Görselde kask ile vizörün birleştiği hattı görüyorsunuz. Ayarsız kasklarda bu kısımda boşluk oluşur. Sizin kaskınızda da varsa emin olun, ayar yapmak zorundasınız.
Ayar yapmak için vizörünüzü çıkarırken dikkat edin. Bazı vizörleri zorlarsanız, kırabilirsiniz.
YouTube’da kask modelinizi “visor, windshield” kelimeleriyle birlikte aratırsanız söküm-çıkarma videsunu bulabilirsiniz.
Ama işin bir de bu yönü var: doğru teknikle çözüm.
Kask vizör ayarı
Kask masada dururken her şey iyi görünebilir ama unutmayın ki esas olarak kafanıza taktığınızda son şeklini alır. Bunun sebebi kafamızı taktığımızda bazı noktaların esnemesidir.
İşte bu yüzden kask ile vizörün birleştiği noktalarda ayar imkanı bulunur.
Vizör ayarı nasıl yapılır?
Vizör normal şartlarda kapandığında fitilin üzerine biner ve rüzgar sesini engeller. Siz de öncelikle vizör kapalı konumda iken fitilleri tam öpüp öpmediğini kontrol ediniz ve açık kalan (yani fitile basmayan) noktasını belirleyin.
Vizörünüzü dikkatlice ve kullanım talimatına uygun bir şekilde çıkarın.
Ayardan sonra vizörünüzü takıp fitile tamamıyla bir uçtan bir uca oturup oturmadığına bakın.
Not: Ayarı oturttuktan sonra çok yüklenmeden vidaları sıkmayı unutmayınız.
Ayara Rağmen Rüzgar Alıyorsak?
Bir bant alın vizörünün etrafını bant ile dönün, işe yarayacaktır.
Sonuç
Selobant ile rüzgar alan kısmı kapamak en kolay çözümdür. Sürüşünüz bitince vizörün kaska bağlandığı noktalardan* ayarını yapın. Doğru ayar vizör ile kaskın tam örtüşmesidir.

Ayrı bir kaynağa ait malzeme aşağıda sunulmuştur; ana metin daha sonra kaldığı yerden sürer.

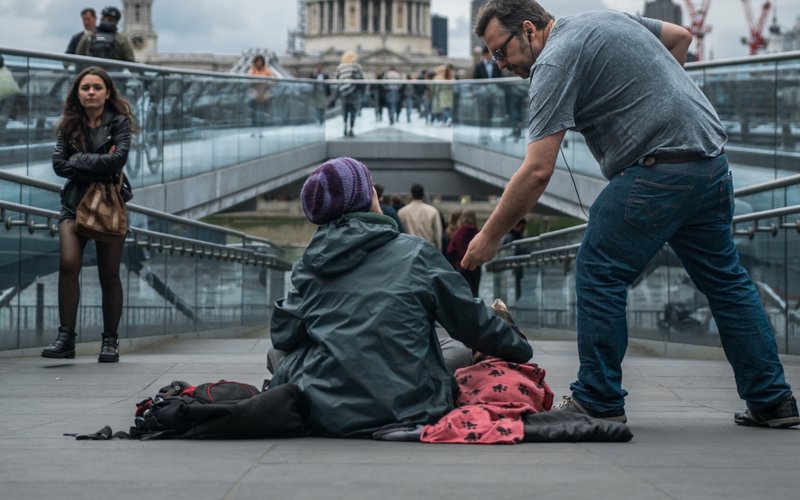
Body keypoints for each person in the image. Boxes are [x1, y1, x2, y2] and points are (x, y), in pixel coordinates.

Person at [464, 0, 799, 428]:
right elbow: (681, 37)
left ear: (529, 29)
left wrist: (490, 237)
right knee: (726, 281)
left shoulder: (552, 62)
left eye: (500, 50)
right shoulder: (603, 19)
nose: (498, 64)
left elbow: (537, 169)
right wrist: (651, 100)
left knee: (599, 270)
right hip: (710, 163)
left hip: (657, 169)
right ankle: (772, 401)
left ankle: (598, 400)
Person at [267, 157, 532, 438]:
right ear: (369, 197)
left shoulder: (309, 264)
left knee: (276, 354)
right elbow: (471, 321)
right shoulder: (417, 252)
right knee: (457, 348)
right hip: (413, 405)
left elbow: (283, 337)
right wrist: (520, 349)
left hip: (326, 410)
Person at [42, 66, 137, 363]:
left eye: (97, 87)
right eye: (86, 88)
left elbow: (118, 160)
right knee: (69, 264)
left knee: (109, 274)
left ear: (107, 92)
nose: (91, 92)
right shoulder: (68, 125)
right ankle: (66, 337)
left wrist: (79, 159)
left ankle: (110, 342)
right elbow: (59, 165)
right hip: (73, 202)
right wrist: (98, 161)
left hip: (109, 204)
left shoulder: (119, 123)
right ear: (78, 93)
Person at [397, 183, 443, 251]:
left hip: (408, 249)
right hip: (427, 249)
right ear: (423, 194)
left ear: (411, 194)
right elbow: (438, 234)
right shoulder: (433, 211)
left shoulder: (401, 212)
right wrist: (439, 250)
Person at [447, 210, 482, 297]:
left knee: (463, 293)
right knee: (475, 292)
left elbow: (450, 251)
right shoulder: (479, 233)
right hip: (476, 267)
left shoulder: (457, 234)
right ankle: (476, 309)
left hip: (462, 266)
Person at [335, 50, 364, 137]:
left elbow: (337, 78)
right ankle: (351, 128)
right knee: (353, 111)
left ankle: (345, 126)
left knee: (345, 110)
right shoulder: (356, 66)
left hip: (343, 92)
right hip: (354, 92)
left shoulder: (340, 67)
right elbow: (361, 79)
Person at [501, 218, 527, 301]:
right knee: (514, 292)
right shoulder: (512, 238)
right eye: (521, 228)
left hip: (515, 269)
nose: (522, 230)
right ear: (516, 226)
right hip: (513, 270)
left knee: (514, 292)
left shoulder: (512, 237)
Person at [247, 55, 274, 128]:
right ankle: (254, 124)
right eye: (257, 61)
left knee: (264, 110)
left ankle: (264, 123)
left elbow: (272, 81)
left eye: (260, 62)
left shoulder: (267, 71)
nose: (259, 63)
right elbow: (249, 81)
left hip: (264, 92)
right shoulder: (252, 70)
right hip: (255, 92)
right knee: (254, 110)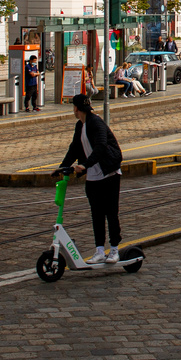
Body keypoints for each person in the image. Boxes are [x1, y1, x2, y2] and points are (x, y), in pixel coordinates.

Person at [58, 93, 124, 265]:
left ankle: (115, 249)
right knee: (96, 214)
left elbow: (101, 146)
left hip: (109, 174)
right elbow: (74, 148)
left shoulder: (96, 123)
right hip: (93, 177)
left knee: (111, 212)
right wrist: (62, 167)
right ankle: (100, 251)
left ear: (76, 108)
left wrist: (85, 165)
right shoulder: (80, 126)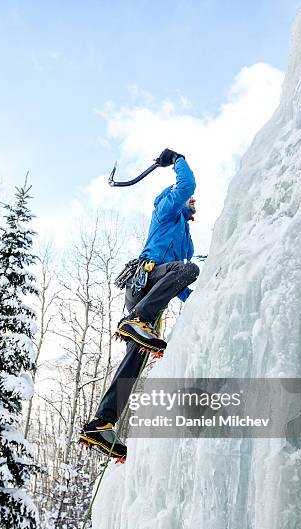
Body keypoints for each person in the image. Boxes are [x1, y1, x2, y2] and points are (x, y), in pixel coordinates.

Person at [79, 148, 199, 458]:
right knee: (191, 269)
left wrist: (204, 297)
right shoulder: (166, 209)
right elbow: (186, 186)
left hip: (152, 293)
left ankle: (102, 424)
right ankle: (136, 320)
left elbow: (177, 283)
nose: (192, 203)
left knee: (136, 357)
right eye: (187, 201)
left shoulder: (185, 236)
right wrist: (178, 160)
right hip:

* ayar noktası görseldeki siyah kısımda bulunmaktadır.
Vizör (şeffaf kısım) ayarı olan bir parçadır ve zamanla ayarı kaçar. Bunun sonucunda kask gövdesi ile vizör (şeffaf kısım) arasında boşluk oluşur. Bu boşluk genelde üst tarafta oluşur. Dikkatli bakılırsa kaskın vizörle birleştiği yerde fitil olduğu görülür. İşte vizör bu fitile tam basacak ki sızdırmazlık sağlansın. Boşluk oluştuğunda kaskın içine hem rüzgar hem de ses alır.
Yolda başınıza geldiyse bantla geçici çözüm olur ama vizör ayarını ilk fırsatta yapıp kurtulun.
Bazı modellerde (görseldeki gibi) ayar bölümü gizli olabilir, fakat her kaskta, vizörün oturduğu kısımdan ayar yapılır.
Ayarı vizörün kaska bağlandığı noktalardan yapacaksınız. Bunun için tornavidaya ihtiyacınız olacak. Kaskın her iki tarafındaki, vizörün oturduğu parçalarda ileri-geri, yukarı-aşağı konum ayarı vardır. Doğru ayar, vizör ile kaskın, kapalı konumdayken ve kafanızdayken tam örtüşmesidir. Kaskın ayarını kafanızda değilken yapın ve özellikle üst kısmında boşluk olmayacak şekilde ayar yapın. Daha sonra giyin ve cep telefonu kameranızı kaskın üstünde tutarak kask ile vizörün, kask kafanızdayken boşluk olmadan oturduğunu kontrol edin.